• _What you are asked to do_: Take the entries that follow and return exactly the lines from the one holding "navigere på xn--hkklipning-pris-xlb.dk for" through the one holding "विज्ञप्ति प्रकाशित गरि", both included. Nothing else is needed.

• _Dataset_:
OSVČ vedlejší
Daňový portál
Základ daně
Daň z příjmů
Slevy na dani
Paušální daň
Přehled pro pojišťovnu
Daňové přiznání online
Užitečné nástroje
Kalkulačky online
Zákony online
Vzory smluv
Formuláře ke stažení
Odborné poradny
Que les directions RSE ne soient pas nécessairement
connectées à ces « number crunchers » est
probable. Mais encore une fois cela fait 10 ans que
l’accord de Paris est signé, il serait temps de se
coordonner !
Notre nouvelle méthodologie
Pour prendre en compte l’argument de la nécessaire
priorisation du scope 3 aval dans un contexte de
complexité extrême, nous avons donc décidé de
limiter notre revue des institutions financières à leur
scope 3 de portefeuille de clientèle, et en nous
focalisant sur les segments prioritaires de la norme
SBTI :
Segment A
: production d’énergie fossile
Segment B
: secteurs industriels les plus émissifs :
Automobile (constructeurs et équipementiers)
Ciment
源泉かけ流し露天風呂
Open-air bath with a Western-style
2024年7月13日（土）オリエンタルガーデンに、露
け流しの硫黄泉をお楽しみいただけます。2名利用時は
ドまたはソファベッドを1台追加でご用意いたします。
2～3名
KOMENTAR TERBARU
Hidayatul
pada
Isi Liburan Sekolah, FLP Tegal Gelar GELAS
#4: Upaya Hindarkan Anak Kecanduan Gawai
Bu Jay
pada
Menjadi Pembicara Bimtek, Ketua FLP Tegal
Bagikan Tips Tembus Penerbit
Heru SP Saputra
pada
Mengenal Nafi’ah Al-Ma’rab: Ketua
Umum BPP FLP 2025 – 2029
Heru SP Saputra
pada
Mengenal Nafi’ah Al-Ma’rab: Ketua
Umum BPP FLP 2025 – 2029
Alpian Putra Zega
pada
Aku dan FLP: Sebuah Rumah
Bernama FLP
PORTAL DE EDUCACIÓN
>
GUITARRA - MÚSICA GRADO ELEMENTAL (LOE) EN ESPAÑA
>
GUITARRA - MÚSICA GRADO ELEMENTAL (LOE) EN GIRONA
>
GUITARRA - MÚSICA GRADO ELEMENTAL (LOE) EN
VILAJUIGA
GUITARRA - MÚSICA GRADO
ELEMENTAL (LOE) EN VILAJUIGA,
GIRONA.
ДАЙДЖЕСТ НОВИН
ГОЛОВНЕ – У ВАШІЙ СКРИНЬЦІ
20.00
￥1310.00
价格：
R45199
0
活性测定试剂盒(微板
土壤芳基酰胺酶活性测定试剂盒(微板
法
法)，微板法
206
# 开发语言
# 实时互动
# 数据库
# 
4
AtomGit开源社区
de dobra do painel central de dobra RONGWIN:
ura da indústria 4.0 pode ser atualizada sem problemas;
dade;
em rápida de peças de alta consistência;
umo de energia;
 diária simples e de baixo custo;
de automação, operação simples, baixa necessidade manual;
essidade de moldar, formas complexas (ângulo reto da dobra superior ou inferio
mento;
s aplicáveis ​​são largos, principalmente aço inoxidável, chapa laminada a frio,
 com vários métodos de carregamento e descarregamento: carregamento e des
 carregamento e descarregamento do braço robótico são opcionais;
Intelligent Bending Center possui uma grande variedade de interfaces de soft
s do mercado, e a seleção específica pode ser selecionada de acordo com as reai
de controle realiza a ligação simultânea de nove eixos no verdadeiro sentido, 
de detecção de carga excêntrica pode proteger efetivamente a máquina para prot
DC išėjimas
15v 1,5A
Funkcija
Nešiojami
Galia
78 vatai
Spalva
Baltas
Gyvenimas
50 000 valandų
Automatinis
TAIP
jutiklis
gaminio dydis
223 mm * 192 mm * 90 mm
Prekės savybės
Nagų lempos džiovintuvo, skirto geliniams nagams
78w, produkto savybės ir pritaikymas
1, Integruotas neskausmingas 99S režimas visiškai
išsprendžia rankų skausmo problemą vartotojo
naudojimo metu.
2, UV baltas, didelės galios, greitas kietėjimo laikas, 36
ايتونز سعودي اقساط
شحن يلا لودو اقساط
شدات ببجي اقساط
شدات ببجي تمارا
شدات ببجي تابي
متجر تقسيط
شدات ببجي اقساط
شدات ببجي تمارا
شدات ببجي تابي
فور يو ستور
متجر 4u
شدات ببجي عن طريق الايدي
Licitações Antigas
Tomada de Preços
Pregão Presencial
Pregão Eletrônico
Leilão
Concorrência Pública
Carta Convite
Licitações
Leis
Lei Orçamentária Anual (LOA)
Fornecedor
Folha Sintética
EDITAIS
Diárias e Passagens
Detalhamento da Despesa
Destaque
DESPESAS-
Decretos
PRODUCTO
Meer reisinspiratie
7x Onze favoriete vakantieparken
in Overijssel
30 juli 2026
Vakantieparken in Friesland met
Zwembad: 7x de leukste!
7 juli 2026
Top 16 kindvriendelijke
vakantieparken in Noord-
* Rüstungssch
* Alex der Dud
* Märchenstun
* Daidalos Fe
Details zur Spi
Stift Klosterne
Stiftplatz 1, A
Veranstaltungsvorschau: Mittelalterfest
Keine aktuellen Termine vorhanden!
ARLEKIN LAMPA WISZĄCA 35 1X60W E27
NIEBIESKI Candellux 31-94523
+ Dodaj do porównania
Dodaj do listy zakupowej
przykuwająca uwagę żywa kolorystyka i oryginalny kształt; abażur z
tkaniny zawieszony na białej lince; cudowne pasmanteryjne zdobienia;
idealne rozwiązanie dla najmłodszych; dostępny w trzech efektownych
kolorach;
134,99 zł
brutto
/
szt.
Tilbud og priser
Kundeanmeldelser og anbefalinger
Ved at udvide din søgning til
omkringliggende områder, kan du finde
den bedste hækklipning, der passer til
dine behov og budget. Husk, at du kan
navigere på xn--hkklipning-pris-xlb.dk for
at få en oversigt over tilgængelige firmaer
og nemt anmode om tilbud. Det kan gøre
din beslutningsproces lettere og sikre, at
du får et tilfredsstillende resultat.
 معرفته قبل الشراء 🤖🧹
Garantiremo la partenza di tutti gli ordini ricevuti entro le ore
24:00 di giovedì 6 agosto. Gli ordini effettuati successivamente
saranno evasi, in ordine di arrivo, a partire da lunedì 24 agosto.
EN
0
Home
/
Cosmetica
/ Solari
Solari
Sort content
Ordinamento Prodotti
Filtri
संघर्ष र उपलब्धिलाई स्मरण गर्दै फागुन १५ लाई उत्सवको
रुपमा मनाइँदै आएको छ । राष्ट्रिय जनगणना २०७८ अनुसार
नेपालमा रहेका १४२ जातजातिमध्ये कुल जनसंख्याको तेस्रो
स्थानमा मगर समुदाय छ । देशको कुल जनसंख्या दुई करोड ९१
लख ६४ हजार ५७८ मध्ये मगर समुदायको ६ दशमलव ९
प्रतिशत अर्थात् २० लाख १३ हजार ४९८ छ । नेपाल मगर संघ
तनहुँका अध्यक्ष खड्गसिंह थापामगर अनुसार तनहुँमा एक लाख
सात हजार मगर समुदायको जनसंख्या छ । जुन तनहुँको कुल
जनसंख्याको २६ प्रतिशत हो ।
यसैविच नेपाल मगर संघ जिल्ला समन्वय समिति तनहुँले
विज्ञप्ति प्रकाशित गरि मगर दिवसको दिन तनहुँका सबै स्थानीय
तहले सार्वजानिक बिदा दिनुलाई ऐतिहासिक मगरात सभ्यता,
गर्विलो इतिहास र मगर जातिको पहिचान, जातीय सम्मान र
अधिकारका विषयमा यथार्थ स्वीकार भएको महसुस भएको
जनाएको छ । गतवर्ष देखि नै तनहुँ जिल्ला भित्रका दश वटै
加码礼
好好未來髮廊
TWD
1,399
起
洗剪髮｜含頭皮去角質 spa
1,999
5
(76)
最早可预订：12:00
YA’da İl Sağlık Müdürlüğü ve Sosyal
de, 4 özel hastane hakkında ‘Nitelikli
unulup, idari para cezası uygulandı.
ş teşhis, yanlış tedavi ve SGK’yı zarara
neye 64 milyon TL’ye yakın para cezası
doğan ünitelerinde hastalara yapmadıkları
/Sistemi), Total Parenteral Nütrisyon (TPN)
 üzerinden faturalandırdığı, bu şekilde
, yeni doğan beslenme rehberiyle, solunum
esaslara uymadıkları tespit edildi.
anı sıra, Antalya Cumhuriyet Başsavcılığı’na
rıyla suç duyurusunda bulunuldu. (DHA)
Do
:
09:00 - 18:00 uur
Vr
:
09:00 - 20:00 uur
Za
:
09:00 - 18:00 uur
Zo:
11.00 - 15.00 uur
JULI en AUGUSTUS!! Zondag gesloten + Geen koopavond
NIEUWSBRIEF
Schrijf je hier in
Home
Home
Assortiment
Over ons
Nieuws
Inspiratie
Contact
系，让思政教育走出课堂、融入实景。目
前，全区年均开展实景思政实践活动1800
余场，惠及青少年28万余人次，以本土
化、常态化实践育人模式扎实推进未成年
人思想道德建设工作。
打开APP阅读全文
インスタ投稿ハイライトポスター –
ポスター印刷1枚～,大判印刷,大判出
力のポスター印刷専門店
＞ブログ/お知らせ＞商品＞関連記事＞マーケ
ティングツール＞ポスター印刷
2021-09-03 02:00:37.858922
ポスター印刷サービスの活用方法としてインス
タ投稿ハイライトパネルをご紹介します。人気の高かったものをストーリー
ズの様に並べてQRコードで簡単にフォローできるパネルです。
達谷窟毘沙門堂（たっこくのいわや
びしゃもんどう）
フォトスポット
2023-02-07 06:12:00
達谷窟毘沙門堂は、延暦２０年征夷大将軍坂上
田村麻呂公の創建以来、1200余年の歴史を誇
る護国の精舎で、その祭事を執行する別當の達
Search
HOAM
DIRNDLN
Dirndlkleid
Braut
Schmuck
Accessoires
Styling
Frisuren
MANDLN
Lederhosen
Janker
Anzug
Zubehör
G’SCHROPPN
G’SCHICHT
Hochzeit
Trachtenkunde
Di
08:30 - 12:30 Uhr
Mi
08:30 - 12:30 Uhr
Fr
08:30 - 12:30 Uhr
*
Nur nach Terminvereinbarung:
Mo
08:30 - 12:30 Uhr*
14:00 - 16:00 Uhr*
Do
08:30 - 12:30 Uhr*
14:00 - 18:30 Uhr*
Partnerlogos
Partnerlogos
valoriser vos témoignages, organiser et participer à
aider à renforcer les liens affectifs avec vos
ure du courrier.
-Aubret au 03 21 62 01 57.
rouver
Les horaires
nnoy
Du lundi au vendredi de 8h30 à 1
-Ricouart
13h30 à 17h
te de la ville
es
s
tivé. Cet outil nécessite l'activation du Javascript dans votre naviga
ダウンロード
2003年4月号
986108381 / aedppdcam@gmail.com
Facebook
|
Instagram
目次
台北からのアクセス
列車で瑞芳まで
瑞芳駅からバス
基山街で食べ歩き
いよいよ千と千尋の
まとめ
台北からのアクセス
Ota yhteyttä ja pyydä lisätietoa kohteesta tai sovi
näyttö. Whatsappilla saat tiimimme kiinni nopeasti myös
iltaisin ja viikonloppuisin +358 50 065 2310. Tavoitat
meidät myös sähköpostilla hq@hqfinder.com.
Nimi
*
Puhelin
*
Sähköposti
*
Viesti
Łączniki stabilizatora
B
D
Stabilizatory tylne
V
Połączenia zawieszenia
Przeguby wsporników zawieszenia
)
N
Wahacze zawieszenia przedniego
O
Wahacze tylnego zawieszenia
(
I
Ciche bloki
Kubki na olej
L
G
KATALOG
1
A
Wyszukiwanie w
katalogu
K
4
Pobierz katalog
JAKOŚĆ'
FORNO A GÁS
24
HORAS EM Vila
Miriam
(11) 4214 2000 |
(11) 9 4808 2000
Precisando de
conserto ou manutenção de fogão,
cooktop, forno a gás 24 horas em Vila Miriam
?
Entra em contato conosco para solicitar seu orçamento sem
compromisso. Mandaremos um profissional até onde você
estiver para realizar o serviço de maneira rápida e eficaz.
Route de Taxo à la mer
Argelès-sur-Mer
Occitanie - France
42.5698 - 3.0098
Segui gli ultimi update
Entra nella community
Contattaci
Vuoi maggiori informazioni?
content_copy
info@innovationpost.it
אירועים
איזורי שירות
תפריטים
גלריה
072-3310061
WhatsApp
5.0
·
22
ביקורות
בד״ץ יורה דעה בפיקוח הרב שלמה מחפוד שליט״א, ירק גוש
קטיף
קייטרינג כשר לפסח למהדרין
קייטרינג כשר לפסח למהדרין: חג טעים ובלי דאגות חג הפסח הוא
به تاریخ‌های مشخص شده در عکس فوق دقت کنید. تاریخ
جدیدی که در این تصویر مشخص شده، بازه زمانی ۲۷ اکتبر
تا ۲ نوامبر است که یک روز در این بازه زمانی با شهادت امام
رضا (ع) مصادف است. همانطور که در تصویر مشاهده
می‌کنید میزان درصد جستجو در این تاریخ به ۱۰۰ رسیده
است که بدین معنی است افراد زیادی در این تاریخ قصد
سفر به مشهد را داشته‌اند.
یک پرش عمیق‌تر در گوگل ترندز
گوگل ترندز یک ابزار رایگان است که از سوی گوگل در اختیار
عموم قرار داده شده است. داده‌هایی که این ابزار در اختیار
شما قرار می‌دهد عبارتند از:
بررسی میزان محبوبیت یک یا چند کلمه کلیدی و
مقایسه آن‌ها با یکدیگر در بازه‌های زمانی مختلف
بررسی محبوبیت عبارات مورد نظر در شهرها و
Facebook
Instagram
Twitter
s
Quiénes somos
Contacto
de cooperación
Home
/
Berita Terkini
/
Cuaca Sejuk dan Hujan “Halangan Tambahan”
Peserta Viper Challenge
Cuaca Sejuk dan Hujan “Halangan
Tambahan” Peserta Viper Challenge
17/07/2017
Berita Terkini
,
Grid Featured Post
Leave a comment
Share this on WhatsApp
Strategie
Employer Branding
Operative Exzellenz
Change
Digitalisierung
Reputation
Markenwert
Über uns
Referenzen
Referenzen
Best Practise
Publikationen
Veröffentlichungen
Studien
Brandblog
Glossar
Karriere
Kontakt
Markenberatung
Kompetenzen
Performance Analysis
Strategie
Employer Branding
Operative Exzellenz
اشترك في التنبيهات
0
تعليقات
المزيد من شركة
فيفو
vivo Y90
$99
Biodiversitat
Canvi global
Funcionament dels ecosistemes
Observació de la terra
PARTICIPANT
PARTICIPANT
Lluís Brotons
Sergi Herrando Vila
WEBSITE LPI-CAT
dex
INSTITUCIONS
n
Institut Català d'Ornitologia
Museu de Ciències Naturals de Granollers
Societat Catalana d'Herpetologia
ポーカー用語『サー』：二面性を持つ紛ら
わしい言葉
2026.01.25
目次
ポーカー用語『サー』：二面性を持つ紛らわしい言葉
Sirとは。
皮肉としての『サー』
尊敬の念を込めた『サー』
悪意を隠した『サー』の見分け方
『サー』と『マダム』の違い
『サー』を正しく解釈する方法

• _Task answer_:
navigere på xn--hkklipning-pris-xlb.dk for
at få en oversigt over tilgængelige firmaer
og nemt anmode om tilbud. Det kan gøre
din beslutningsproces lettere og sikre, at
du får et tilfredsstillende resultat.
 معرفته قبل الشراء 🤖🧹
Garantiremo la partenza di tutti gli ordini ricevuti entro le ore
24:00 di giovedì 6 agosto. Gli ordini effettuati successivamente
saranno evasi, in ordine di arrivo, a partire da lunedì 24 agosto.
EN
0
Home
/
Cosmetica
/ Solari
Solari
Sort content
Ordinamento Prodotti
Filtri
संघर्ष र उपलब्धिलाई स्मरण गर्दै फागुन १५ लाई उत्सवको
रुपमा मनाइँदै आएको छ । राष्ट्रिय जनगणना २०७८ अनुसार
नेपालमा रहेका १४२ जातजातिमध्ये कुल जनसंख्याको तेस्रो
स्थानमा मगर समुदाय छ । देशको कुल जनसंख्या दुई करोड ९१
लख ६४ हजार ५७८ मध्ये मगर समुदायको ६ दशमलव ९
प्रतिशत अर्थात् २० लाख १३ हजार ४९८ छ । नेपाल मगर संघ
तनहुँका अध्यक्ष खड्गसिंह थापामगर अनुसार तनहुँमा एक लाख
सात हजार मगर समुदायको जनसंख्या छ । जुन तनहुँको कुल
जनसंख्याको २६ प्रतिशत हो ।
यसैविच नेपाल मगर संघ जिल्ला समन्वय समिति तनहुँले
विज्ञप्ति प्रकाशित गरि मगर दिवसको दिन तनहुँका सबै स्थानीय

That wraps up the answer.